**Action item:** Would you return the listing that follows exactly, leaving its pictures behind?

**Recorded information:**
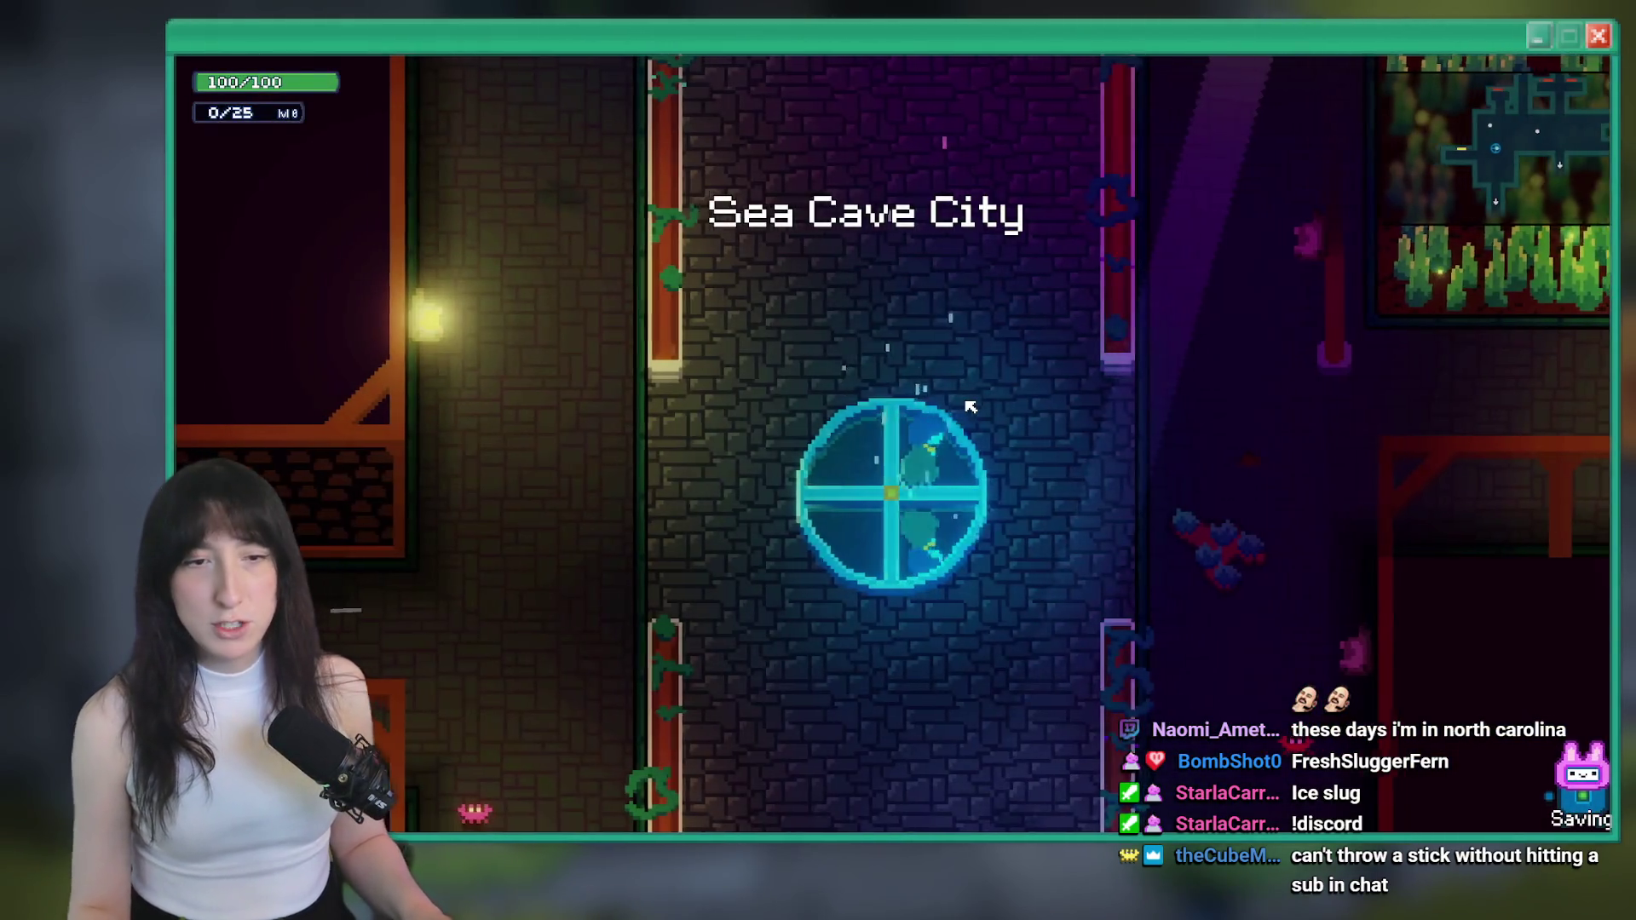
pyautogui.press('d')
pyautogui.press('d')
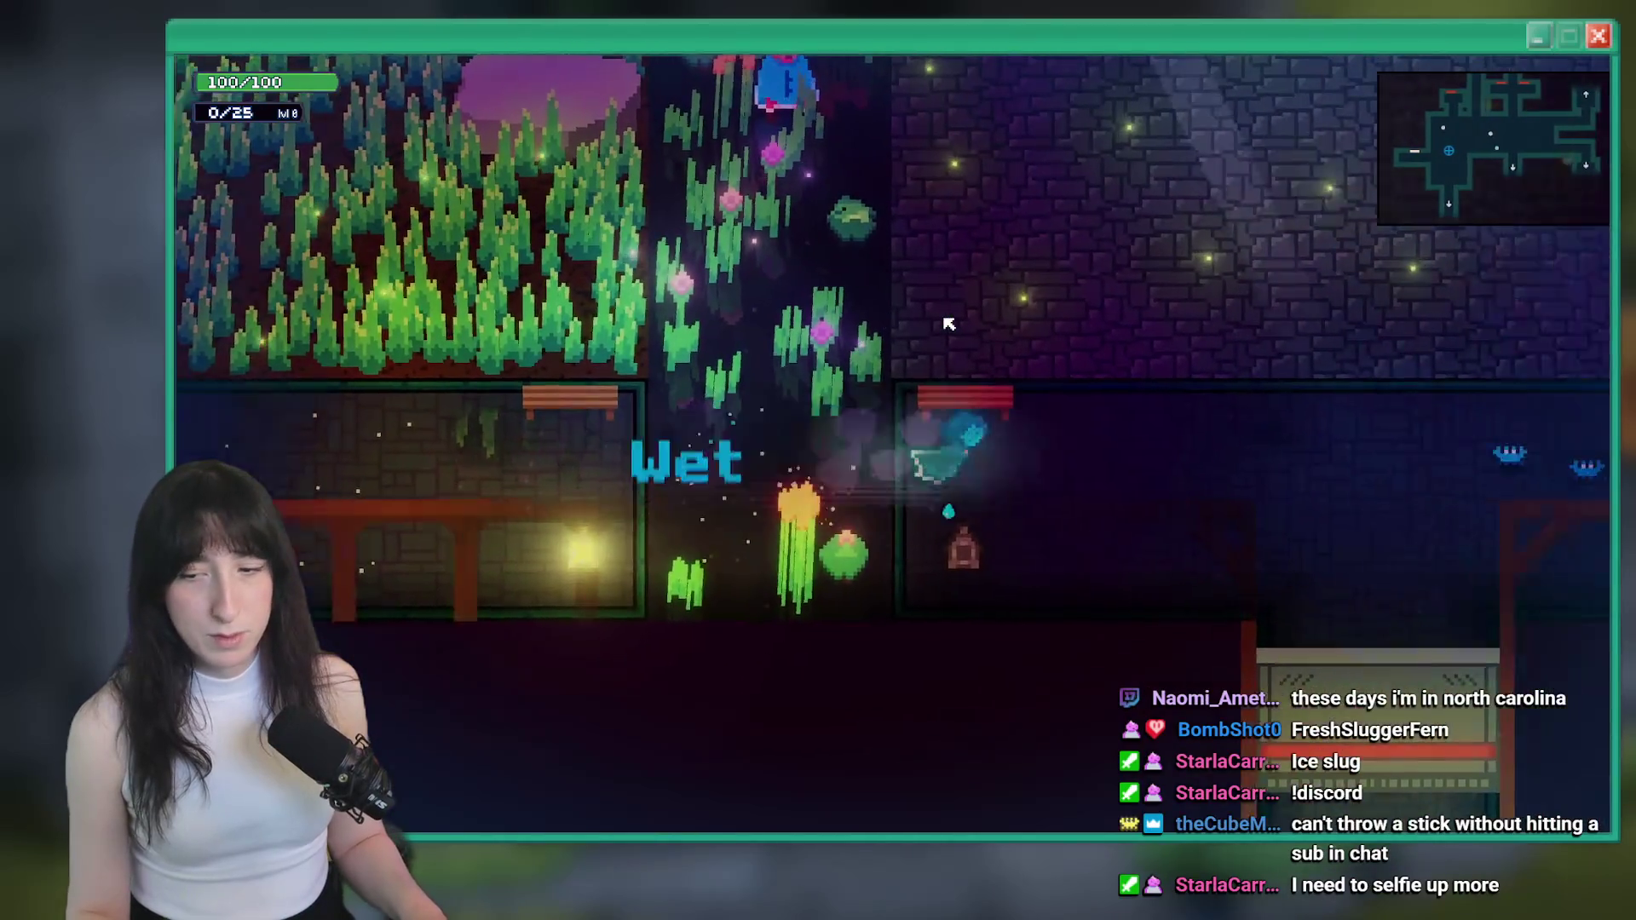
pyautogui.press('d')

**Solution to this exercise:**
pyautogui.press('d')
pyautogui.press('d')
pyautogui.press('d')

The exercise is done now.